First post, by appiah4
- Rank
- l33t++
An issue most Socket 7 chipsets is that they can't cache more than 64MB RAM and unless you allocate the rest as RAMDISK this actually hinders performance in most cases. This is a known and established case.
This has led me to chase Super 7 motherboards and K6-2+/K6-III+ CPUs like unicorns for the longest time, and now that I actually have a MVP4 motherboard, I find myself wondering if it is actually worth the hassle to upgrade from a decent TX motherboard to an average MVP4 motherboard for more system RAM.

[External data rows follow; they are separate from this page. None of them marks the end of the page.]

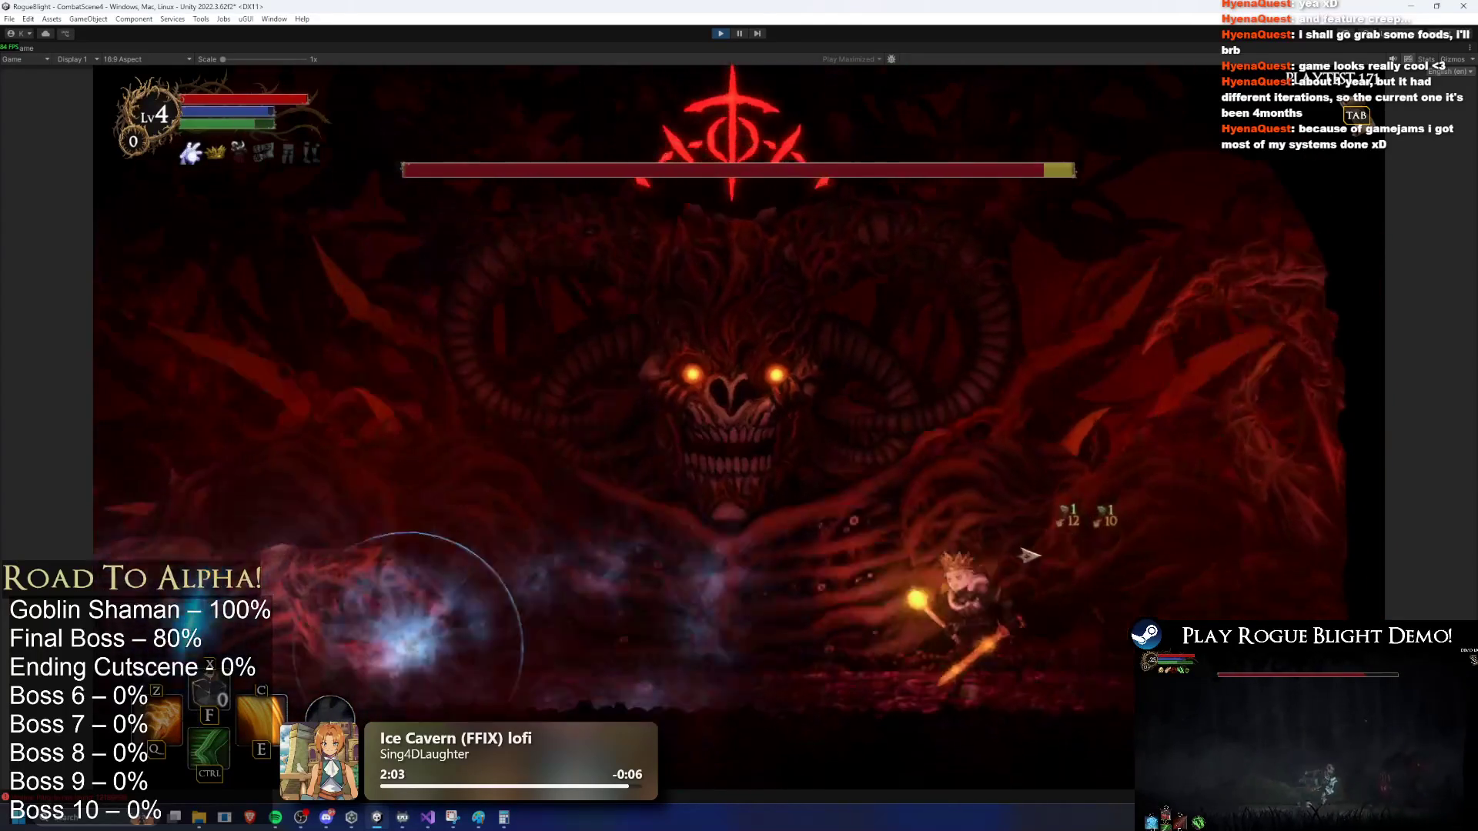
key("a")
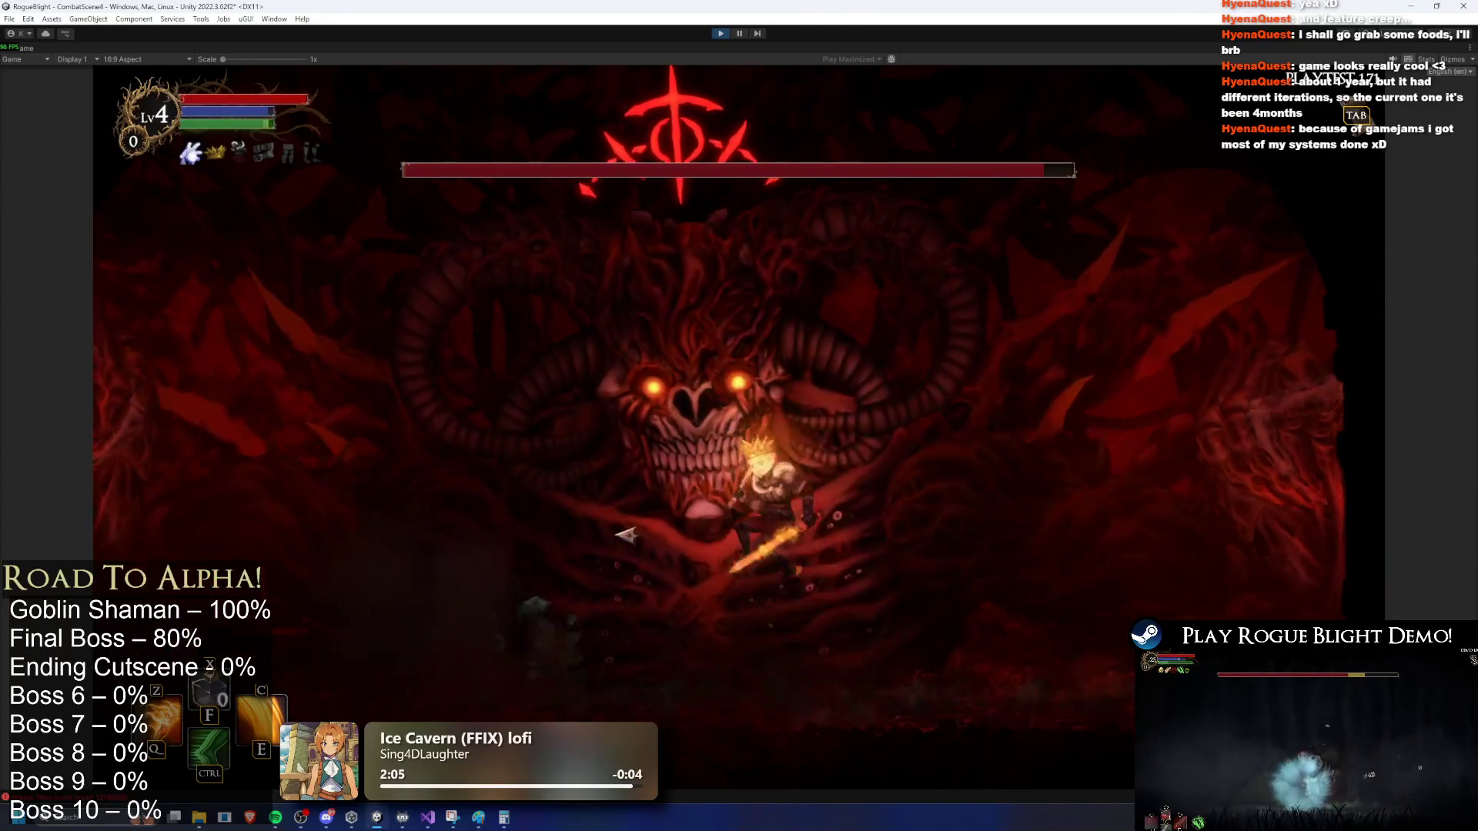
key("d")
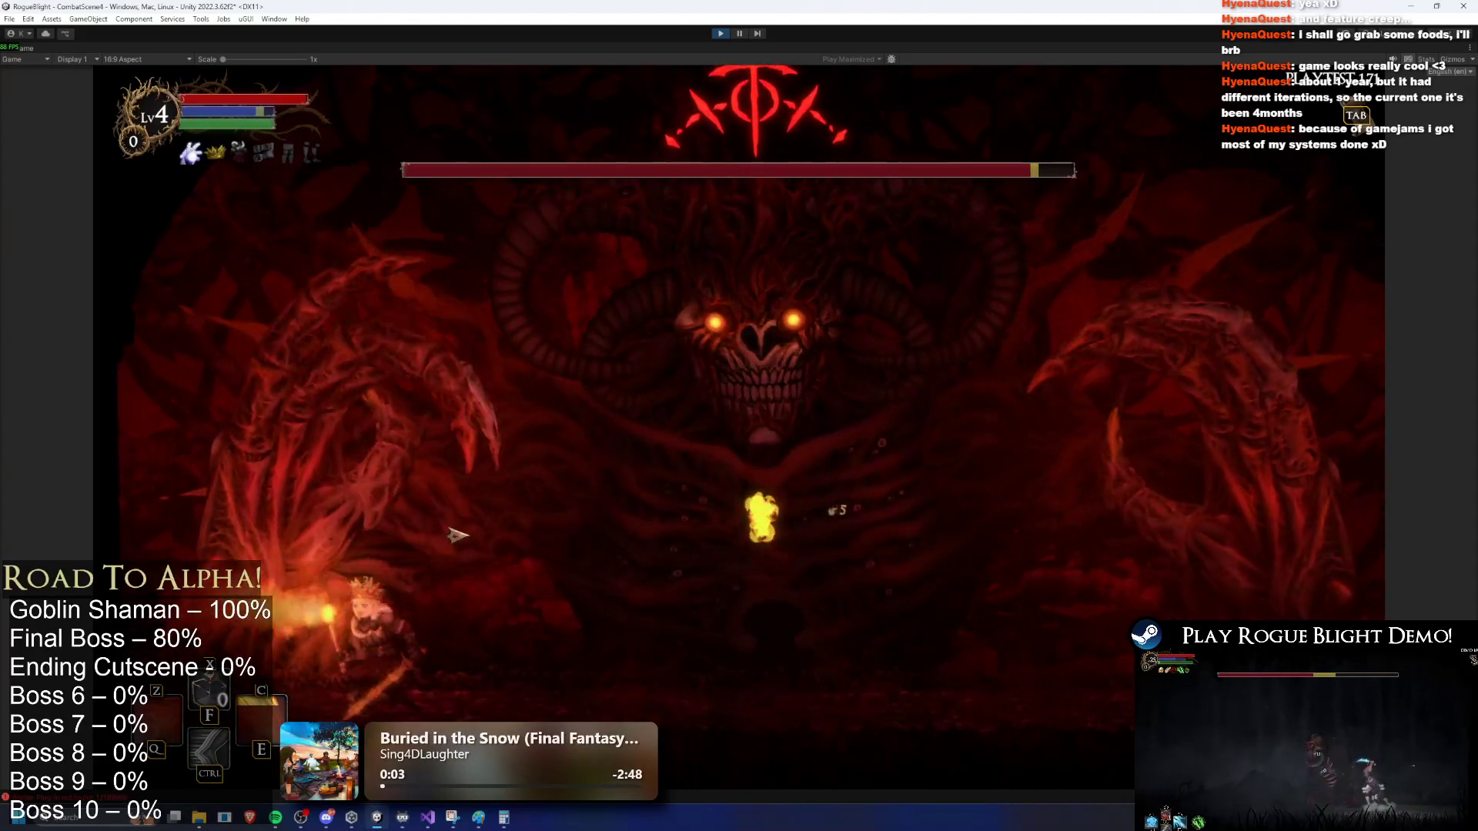
key("ctrl")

My personal experience is that in summer 1998 I upgraded straight from a lowly non-MMX pentium to a Pentium II 300 and even with that vastly superior CPU (yes, it was vastly superior to K6-2 at the time, costs aside) the 64MB RAM in my system never felt like a liability until I upgraded to 128Mb in summer 2000 as part of a move to Coppermine P3.
Another memory I have is that in 1999, one of my 32MB sticks died, and for whatever reason (some kind of chip availability issue, probably due to some Asia financial crisis or flooding or whatever at the time?) RAM was EXPENSIVE, so I had to do with 32MB for almost a month before I could replace it - and to my amazement pretty much all my games continued to run just fine with my Voodoo3 3000.
What I would like to know is - how beneficial do you think over 64MB memory is for these systems, especially if your performance targets are <2000 games? Another way to ask would probably be, what year was it when 64MB RAM became a liability? Do you know of any benchmarks from back in the day of 64MB vs 128MB etc?